Brief
Line by line, restate the material word for word, omitting any image.

Supplied data
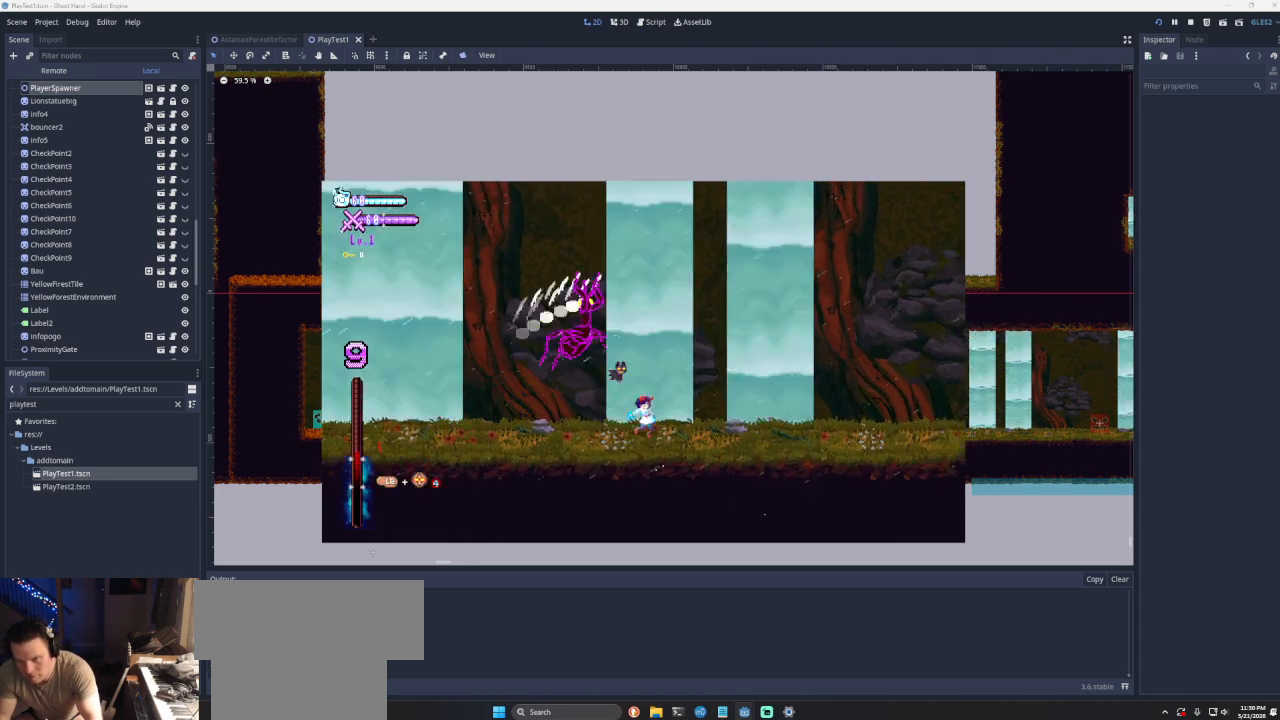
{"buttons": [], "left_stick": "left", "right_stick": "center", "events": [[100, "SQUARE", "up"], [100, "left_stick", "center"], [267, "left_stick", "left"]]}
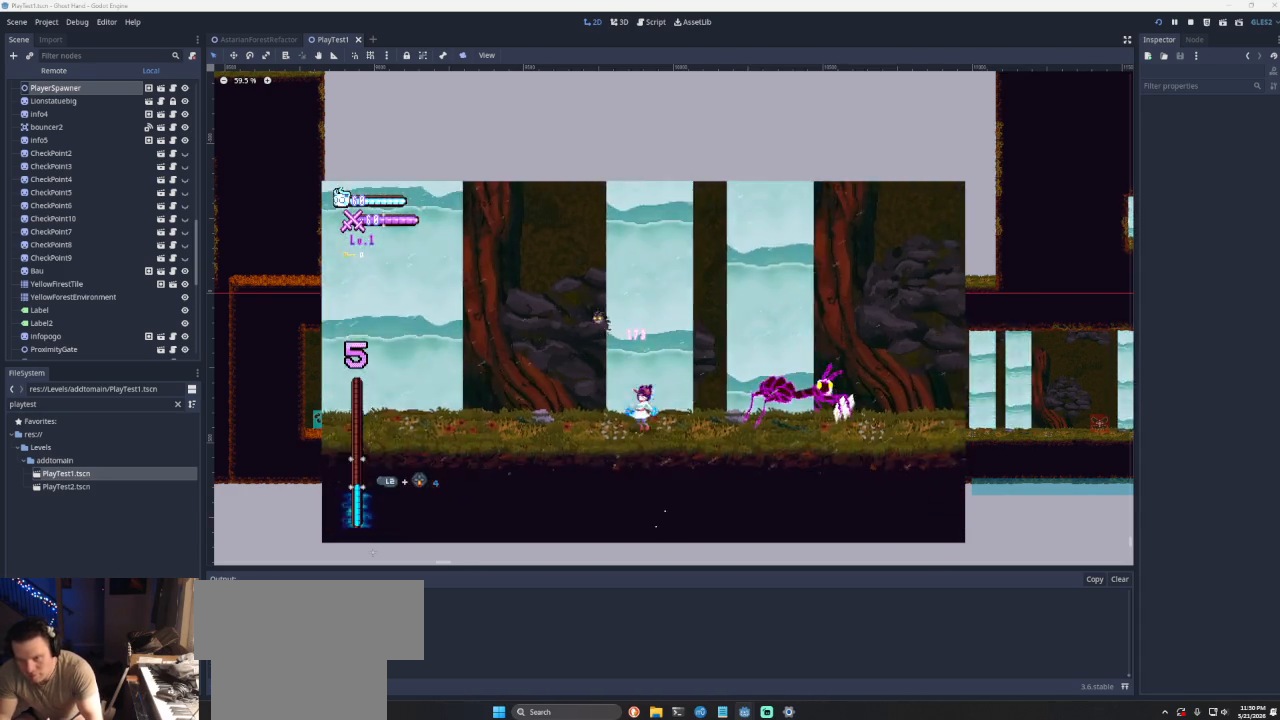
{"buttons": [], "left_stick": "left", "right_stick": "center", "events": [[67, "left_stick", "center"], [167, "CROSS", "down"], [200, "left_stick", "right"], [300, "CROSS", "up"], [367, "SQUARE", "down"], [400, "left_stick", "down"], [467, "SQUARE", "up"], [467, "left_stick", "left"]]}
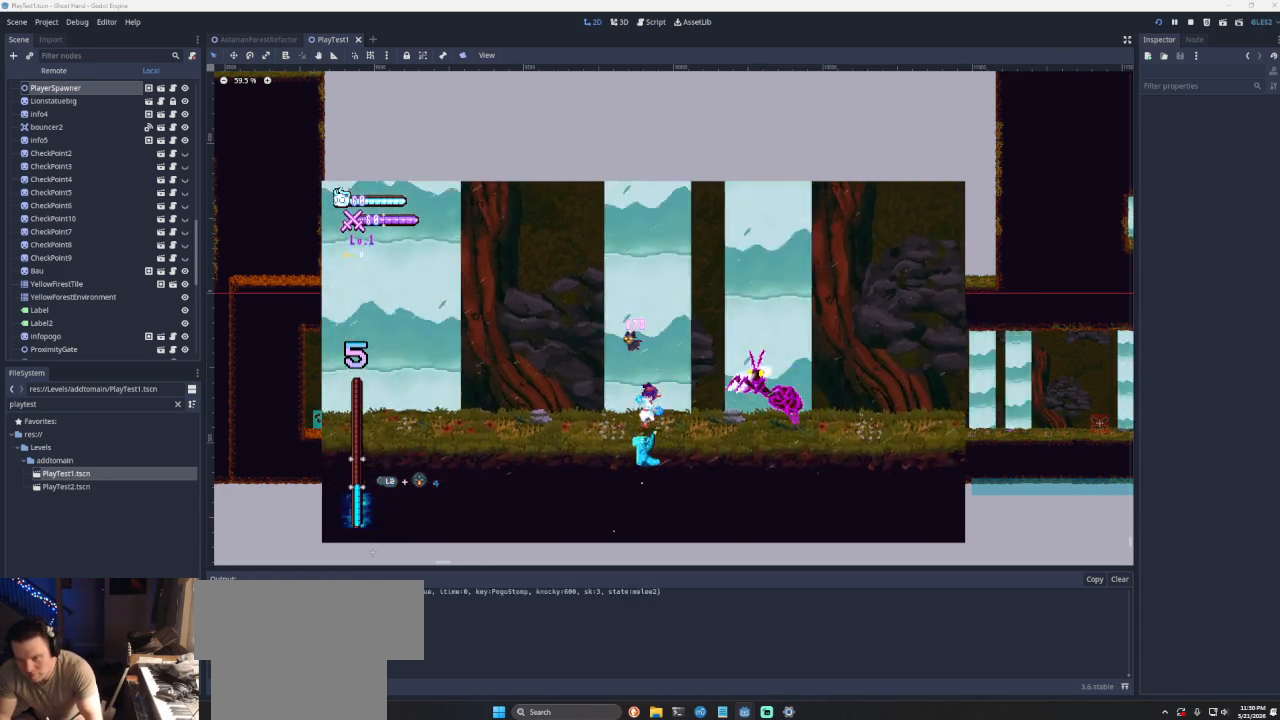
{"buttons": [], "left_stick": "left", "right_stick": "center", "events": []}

Answer for the task
{"buttons": [], "left_stick": "left", "right_stick": "center", "events": [[100, "SQUARE", "up"], [100, "left_stick", "center"], [267, "left_stick", "left"]]}
{"buttons": [], "left_stick": "left", "right_stick": "center", "events": [[67, "left_stick", "center"], [167, "CROSS", "down"], [200, "left_stick", "right"], [300, "CROSS", "up"], [367, "SQUARE", "down"], [400, "left_stick", "down"], [467, "SQUARE", "up"], [467, "left_stick", "left"]]}
{"buttons": [], "left_stick": "left", "right_stick": "center", "events": []}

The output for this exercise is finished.